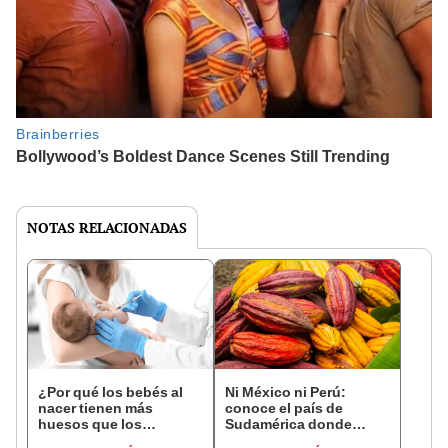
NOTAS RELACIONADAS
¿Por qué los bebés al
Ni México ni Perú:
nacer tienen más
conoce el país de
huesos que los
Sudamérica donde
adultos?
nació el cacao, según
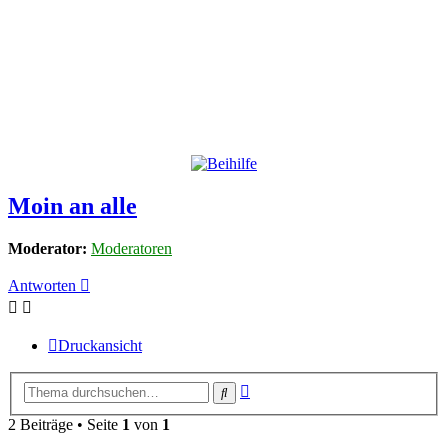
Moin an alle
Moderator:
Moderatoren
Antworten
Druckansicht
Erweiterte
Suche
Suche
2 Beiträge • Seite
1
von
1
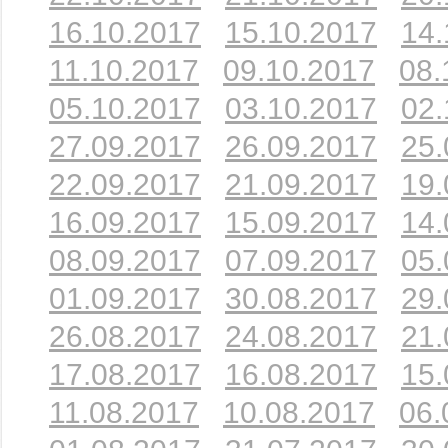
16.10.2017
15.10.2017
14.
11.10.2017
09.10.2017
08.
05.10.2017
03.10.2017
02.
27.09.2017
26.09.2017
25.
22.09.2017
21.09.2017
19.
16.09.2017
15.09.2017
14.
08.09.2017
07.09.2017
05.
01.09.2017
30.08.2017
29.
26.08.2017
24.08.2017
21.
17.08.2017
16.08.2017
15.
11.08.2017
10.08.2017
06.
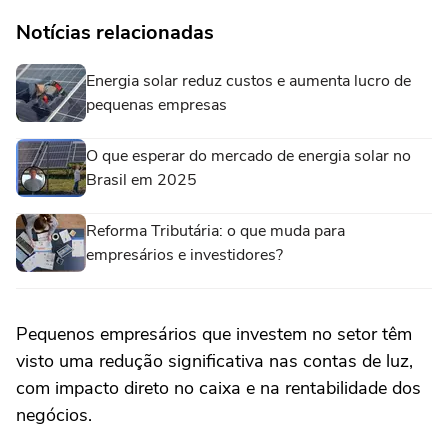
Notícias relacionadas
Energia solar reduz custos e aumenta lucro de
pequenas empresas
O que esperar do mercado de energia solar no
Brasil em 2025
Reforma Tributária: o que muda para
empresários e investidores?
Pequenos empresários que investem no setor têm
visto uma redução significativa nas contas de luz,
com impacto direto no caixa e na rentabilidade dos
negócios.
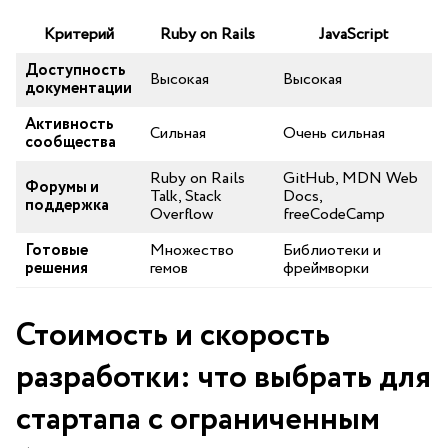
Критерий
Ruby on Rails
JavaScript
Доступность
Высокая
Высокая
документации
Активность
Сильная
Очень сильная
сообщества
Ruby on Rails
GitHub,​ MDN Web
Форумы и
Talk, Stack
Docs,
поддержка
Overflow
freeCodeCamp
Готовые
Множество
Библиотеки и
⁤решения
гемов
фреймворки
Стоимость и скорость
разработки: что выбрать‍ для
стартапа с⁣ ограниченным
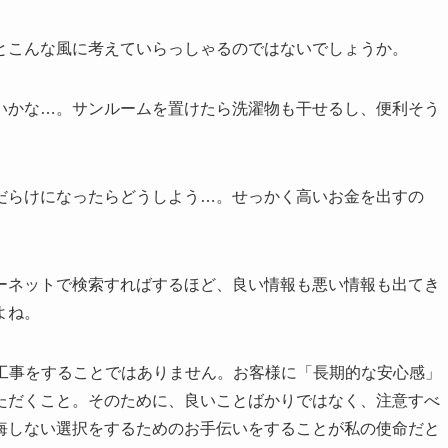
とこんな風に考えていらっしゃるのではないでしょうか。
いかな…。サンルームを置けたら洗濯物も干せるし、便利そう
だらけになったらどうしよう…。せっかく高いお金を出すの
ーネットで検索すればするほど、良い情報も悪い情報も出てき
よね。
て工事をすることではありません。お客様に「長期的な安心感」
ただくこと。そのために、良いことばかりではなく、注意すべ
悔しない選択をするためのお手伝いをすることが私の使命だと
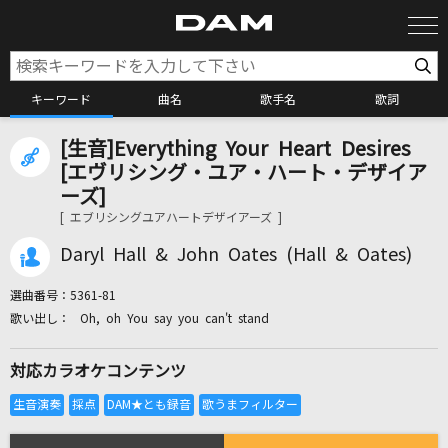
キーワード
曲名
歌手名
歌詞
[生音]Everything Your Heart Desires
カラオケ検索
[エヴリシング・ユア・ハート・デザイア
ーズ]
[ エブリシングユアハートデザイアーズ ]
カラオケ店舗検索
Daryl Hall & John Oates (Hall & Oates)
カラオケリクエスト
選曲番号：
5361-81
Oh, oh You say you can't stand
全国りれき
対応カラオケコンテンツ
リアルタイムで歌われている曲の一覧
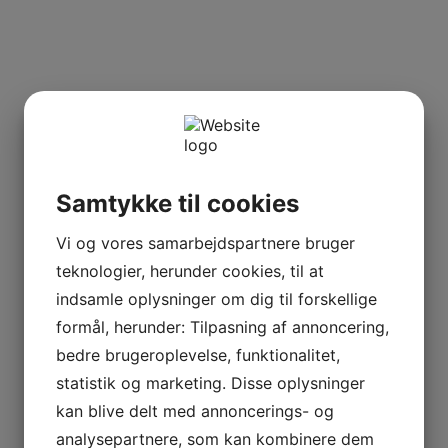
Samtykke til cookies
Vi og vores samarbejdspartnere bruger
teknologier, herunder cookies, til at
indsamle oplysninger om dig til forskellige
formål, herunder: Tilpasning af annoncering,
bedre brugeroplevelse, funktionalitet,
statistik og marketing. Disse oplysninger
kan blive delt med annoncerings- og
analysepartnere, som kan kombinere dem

---

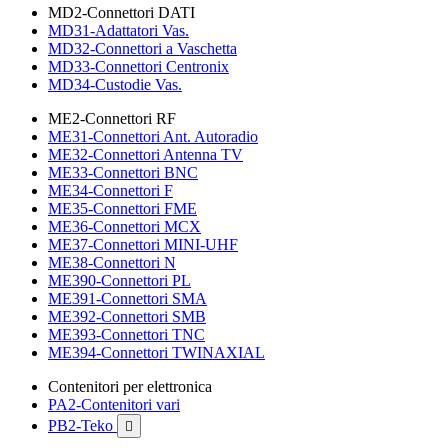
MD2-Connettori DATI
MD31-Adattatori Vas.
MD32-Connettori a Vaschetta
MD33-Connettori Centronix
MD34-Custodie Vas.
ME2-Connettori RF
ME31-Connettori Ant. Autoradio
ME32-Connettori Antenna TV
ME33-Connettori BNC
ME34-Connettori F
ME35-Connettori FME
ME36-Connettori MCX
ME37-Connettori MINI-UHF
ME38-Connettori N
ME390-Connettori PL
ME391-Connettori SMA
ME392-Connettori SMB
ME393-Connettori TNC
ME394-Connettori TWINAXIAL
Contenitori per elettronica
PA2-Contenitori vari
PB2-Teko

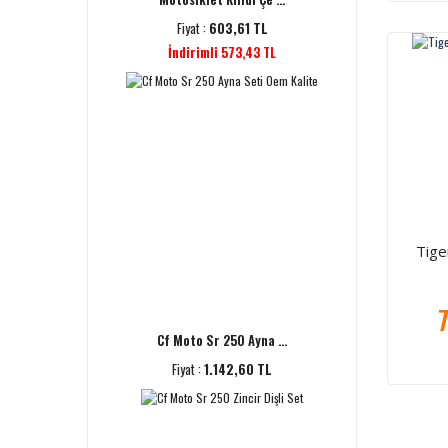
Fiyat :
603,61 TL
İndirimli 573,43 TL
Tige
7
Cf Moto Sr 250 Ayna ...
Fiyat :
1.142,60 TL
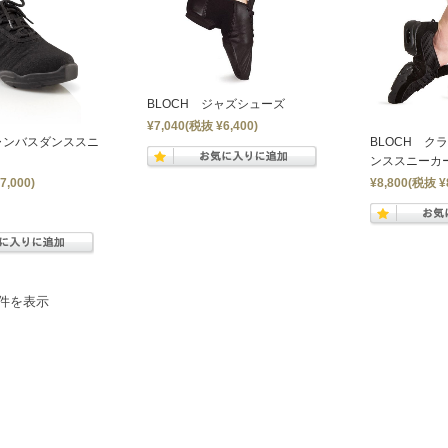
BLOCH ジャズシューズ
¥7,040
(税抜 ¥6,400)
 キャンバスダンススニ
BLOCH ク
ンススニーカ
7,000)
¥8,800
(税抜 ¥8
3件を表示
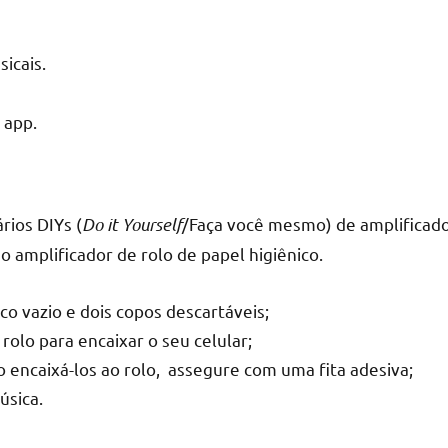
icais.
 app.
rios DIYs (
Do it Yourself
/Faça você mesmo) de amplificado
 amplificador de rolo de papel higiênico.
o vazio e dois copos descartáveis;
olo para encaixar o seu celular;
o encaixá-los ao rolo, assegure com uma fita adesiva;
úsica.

---

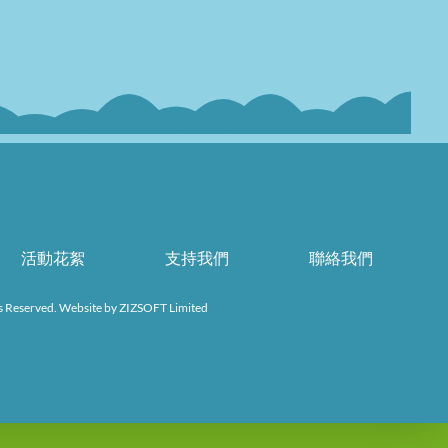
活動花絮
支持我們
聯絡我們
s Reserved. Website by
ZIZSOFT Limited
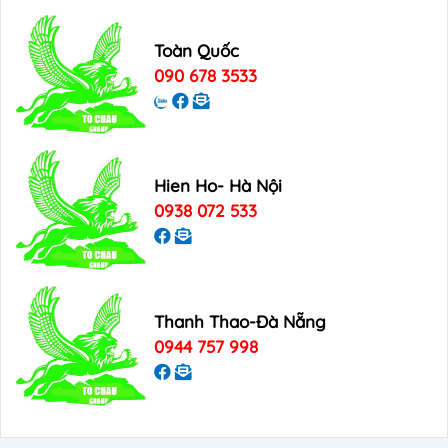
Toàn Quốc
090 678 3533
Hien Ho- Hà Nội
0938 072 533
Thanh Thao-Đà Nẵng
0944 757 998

ACTIVITY =
Render the part of the items that opens with the line containing "NOTAS RELACIONADAS" and closes with the line containing "悔しない選択をするためのお手伝いをすることが私の使命だと", both of those lines included, as a numbered list. Skip blank lines and leave out the picture markers.

WRITTEN SOLUTION =
1. NOTAS RELACIONADAS
2. ¿Por qué los bebés al
3. Ni México ni Perú:
4. nacer tienen más
5. conoce el país de
6. huesos que los
7. Sudamérica donde
8. adultos?
9. nació el cacao, según
10. Moin an alle
11. Moderator:
12. Moderatoren
13. Antworten
14. Druckansicht
15. Erweiterte
16. Suche
17. Suche
18. 2 Beiträge • Seite
19. 1
20. von
21. 1
22. 16.10.2017
23. 15.10.2017
24. 14.
25. 11.10.2017
26. 09.10.2017
27. 08.
28. 05.10.2017
29. 03.10.2017
30. 02.
31. 27.09.2017
32. 26.09.2017
33. 25.
34. 22.09.2017
35. 21.09.2017
36. 19.
37. 16.09.2017
38. 15.09.2017
39. 14.
40. 08.09.2017
41. 07.09.2017
42. 05.
43. 01.09.2017
44. 30.08.2017
45. 29.
46. 26.08.2017
47. 24.08.2017
48. 21.
49. 17.08.2017
50. 16.08.2017
51. 15.
52. 11.08.2017
53. 10.08.2017
54. 06.
55. Notícias relacionadas
56. Energia solar reduz custos e aumenta lucro de
57. pequenas empresas
58. O que esperar do mercado de energia solar no
59. Brasil em 2025
60. Reforma Tributária: o que muda para
61. empresários e investidores?
62. Pequenos empresários que investem no setor têm
63. visto uma redução significativa nas contas de luz,
64. com impacto direto no caixa e na rentabilidade dos
65. negócios.
66. Критерий
67. Ruby on Rails
68. JavaScript
69. Доступность
70. Высокая
71. Высокая
72. документации
73. Активность
74. Сильная
75. Очень сильная
76. сообщества
77. Ruby on Rails
78. GitHub,​ MDN Web
79. Форумы и
80. Talk, Stack
81. Docs,
82. поддержка
83. Overflow
84. freeCodeCamp
85. Готовые
86. Множество
87. Библиотеки и
88. ⁤решения
89. гемов
90. фреймворки
91. Стоимость и скорость
92. разработки: что выбрать‍ для
93. стартапа с⁣ ограниченным
94. とこんな風に考えていらっしゃるのではないでしょうか。
95. いかな…。サンルームを置けたら洗濯物も干せるし、便利そう
96. だらけになったらどうしよう…。せっかく高いお金を出すの
97. ーネットで検索すればするほど、良い情報も悪い情報も出てき
98. よね。
99. て工事をすることではありません。お客様に「長期的な安心感」
100. ただくこと。そのために、良いことばかりではなく、注意すべ
101. 悔しない選択をするためのお手伝いをすることが私の使命だと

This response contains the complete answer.